Sonically, “The Lady in Red” is definitively a product of its time – the 1980s, but not in a positive way. In the mid-80s, artists ranging from Prefab Sprout to New Order, the Cocteau Twins, Talk Talk, PiL, and Depeche Mode were pushing boundaries, creatively integrating new digital technologies – synthesizers, drum machines, basic samplers and sequencers – with traditional instruments to create unprecedentedly smooth, pure, and balanced sounds. Mainstream artists were quick to capitalize on this sonic landscape, diluting it into commercially palatable forms. Sometimes, this process yielded sublime pop music. I confess a fondness for Huey Lewis and the News’s string of mid-80s hits, and the decade would have been far less vibrant without Robert Palmer, Duran Duran, or a yuppie-suited and sounding David Bowie. However, more often than not, artists who rose to prominence in the 70s committed serious faux pas when attempting to modernize their sound. In terms of instrumentation and overall sonic texture, “The Lady in Red” is a monumental faux pas. It begins with electronic drums that, even in 1986, sounded like they were generated by a cheap Casio keyboard. The track is dominated by a cliché synth sound, likely achieved by simply pressing the “Smooch” button on a generic Korg synthesizer. The dampened, compressed electric guitar is textbook 80s, designed to stimulate the sluggish pulses of wine-bar Romeos and small-town disco Lotharios. The rhythm is so monotonous and basic that even a corpse could slow dance to it. It’s all lowest-common-denominator material, but, undeniably, it worked: “The Lady in Red” sold millions.

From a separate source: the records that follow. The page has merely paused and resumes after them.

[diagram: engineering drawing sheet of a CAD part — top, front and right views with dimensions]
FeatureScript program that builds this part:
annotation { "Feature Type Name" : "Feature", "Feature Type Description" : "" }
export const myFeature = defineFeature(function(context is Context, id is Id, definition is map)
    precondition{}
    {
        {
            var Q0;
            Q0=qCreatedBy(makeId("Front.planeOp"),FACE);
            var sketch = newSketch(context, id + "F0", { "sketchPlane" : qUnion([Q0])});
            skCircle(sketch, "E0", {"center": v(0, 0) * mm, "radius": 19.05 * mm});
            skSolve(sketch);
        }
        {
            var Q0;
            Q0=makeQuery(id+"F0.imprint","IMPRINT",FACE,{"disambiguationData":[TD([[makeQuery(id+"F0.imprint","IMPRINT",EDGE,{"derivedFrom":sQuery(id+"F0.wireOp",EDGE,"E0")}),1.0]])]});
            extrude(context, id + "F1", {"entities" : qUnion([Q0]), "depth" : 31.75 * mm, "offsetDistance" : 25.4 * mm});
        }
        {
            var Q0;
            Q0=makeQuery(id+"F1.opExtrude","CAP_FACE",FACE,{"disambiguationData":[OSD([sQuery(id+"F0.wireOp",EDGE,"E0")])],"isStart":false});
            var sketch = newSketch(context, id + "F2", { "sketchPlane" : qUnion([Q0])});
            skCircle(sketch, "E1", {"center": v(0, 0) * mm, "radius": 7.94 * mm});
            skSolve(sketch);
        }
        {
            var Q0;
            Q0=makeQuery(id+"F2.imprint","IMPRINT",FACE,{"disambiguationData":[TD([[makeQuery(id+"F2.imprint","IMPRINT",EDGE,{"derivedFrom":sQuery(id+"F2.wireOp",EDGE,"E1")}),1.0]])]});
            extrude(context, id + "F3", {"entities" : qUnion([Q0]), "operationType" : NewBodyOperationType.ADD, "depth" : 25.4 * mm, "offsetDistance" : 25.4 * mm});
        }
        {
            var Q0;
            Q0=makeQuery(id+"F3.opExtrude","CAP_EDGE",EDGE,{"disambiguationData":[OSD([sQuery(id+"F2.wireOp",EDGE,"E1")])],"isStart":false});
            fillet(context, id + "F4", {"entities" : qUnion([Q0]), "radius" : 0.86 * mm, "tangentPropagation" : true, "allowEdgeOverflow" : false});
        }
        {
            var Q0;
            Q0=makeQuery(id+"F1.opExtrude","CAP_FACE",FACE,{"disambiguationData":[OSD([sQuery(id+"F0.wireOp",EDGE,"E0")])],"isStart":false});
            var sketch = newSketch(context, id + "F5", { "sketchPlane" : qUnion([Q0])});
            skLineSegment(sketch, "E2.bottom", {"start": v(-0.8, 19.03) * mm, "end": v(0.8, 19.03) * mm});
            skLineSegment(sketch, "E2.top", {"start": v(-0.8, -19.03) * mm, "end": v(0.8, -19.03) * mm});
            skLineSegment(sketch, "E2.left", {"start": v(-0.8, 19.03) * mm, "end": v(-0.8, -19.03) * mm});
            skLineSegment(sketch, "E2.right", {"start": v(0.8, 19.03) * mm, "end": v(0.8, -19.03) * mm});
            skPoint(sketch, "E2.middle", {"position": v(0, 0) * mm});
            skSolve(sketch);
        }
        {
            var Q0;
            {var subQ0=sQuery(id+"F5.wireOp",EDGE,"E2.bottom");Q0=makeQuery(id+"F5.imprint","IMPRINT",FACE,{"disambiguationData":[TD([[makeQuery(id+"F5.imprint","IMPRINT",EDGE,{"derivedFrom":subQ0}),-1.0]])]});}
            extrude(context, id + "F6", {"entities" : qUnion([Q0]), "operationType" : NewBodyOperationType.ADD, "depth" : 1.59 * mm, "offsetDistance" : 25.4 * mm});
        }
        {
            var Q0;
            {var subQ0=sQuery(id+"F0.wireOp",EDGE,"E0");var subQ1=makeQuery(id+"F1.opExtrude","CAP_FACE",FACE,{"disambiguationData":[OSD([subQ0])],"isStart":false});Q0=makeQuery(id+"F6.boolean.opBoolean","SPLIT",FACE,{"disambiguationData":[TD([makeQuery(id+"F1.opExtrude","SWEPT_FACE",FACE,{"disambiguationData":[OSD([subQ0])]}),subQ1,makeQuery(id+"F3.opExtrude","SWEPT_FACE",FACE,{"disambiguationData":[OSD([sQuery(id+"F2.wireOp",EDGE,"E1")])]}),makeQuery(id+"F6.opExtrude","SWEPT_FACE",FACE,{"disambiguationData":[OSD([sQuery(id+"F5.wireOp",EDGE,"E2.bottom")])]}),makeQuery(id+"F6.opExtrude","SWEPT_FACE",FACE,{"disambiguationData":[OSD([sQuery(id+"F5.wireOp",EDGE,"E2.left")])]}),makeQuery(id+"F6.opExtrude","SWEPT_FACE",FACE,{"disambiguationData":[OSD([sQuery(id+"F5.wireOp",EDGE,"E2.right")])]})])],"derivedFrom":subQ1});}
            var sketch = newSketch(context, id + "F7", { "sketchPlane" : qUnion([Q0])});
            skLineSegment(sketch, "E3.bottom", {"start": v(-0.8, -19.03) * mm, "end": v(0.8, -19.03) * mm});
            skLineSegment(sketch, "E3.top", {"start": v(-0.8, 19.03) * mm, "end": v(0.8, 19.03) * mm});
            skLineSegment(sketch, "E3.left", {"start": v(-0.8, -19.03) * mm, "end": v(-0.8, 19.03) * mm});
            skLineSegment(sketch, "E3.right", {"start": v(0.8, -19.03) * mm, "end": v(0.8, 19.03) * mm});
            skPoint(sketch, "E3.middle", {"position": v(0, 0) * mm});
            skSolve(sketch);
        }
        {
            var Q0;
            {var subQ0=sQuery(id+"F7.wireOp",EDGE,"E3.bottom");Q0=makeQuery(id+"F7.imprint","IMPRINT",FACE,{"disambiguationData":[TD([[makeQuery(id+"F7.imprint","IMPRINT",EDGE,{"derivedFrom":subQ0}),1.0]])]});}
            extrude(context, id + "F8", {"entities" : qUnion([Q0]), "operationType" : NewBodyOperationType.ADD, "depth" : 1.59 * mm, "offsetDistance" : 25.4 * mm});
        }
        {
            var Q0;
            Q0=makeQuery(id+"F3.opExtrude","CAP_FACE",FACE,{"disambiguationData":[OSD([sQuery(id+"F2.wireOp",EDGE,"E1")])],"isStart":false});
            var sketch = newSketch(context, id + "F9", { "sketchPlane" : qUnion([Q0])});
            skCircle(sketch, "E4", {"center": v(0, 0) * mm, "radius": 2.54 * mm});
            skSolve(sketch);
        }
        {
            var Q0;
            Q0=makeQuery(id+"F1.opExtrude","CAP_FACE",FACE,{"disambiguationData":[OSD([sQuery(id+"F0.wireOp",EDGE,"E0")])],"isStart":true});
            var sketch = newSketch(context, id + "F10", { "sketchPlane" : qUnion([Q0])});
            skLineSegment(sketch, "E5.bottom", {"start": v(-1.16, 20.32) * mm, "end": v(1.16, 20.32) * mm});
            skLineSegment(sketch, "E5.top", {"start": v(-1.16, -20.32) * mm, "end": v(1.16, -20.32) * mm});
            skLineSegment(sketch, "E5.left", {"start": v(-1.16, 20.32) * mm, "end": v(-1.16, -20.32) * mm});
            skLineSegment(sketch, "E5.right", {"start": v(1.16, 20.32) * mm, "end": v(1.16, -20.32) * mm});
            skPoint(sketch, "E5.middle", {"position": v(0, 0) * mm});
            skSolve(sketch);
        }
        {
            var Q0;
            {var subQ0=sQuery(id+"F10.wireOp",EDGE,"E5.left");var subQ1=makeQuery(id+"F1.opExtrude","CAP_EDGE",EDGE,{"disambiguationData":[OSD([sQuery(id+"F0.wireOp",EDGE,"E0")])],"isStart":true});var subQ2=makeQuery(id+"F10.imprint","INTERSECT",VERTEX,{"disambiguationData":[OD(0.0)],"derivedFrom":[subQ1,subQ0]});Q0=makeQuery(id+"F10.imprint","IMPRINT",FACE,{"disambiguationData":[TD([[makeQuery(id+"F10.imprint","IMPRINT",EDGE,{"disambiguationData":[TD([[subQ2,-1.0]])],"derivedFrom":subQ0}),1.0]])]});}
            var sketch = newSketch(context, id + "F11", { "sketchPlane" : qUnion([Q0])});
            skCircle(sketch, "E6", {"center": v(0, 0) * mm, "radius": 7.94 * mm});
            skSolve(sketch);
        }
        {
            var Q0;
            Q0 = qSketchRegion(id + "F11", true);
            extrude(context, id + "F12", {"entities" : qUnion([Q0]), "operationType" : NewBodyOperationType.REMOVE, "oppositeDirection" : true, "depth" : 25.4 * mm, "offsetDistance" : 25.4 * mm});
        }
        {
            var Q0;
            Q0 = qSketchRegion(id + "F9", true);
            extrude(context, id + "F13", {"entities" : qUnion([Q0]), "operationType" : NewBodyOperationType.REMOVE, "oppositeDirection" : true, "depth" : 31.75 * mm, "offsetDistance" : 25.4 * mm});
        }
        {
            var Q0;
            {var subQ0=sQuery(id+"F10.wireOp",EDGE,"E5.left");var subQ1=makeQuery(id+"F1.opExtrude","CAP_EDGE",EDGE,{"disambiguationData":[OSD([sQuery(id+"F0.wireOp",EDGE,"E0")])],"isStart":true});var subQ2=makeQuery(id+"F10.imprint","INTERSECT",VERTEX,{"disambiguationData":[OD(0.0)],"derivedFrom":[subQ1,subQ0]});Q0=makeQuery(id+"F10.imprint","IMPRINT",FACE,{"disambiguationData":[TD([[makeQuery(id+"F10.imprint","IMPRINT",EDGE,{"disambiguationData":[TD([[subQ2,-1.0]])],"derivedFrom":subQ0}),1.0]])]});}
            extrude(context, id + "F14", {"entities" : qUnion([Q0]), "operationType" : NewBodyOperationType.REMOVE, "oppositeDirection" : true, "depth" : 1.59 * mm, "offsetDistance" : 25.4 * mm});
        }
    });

For a song that achieved such massive sales, its melody is remarkably clumsy. Count the number of times Chris repeats the same note in the opening lines of each verse. Monotonous! Imagine the embarrassment of buying the sheet music and trying to impress friends by playing it on the piano. You’d become a laughingstock, an enduring joke among your peers. They would forever recall the night your pinky finger relentlessly hammered that same note.

If we can agree that Chris de Burgh is no Burt Bacharach, we must question how he attained such widespread success and fame. If his personality is bland and his looks are, at best, unremarkable, could his voice be the key to his chart-topping career? Let me be blunt: Chris de Burgh is not a great singer. He can carry a tune, certainly, but his vocal abilities are nowhere near the level of a Sinatra, a Morrison, or an Ian McCulloch. De Burgh’s voice is a wavering, high-pitched whine, a mature voice lacking the mellow baritone one expects from a seasoned male vocalist. On “The Lady in Red,” it’s clear someone in the control room instructed Chris to deliver a “sensitive” performance. His vocal delivery is designed to offend no one – gentle, neutral, lifeless… practically embalmed. Perhaps that was the best “sensitive” Chris could manage. He only ventures beyond this vocal equivalent of a geriatric 100-meter sprint on a few occasions: the high note at the end of the second chorus – that ear-splitting, creaking, scratchy to-ni-ight; the song’s pinnacle of pure, unadulterated cheesiness – the whispered tonight as the song concludes; and then the genuinely chilling I love you at the very end. This final I love you is delivered with such calculated coldness and emotional emptiness that it reinforces the theory that “The Lady in Red” isn’t a heartfelt expression of renewed love for a wife suddenly seen in a new light. Instead, it feels like the poisonous output of a resentful, unhappy man, simmering with suppressed contempt and rage towards his partner. Consequently, those of us with our emotional and musical sensibilities attuned to the utter awfulness of this song can’t tolerate its corrupting stench. Our only recourse is to flee the room when those villainous opening electronic drums begin their pish, pish, pish assault.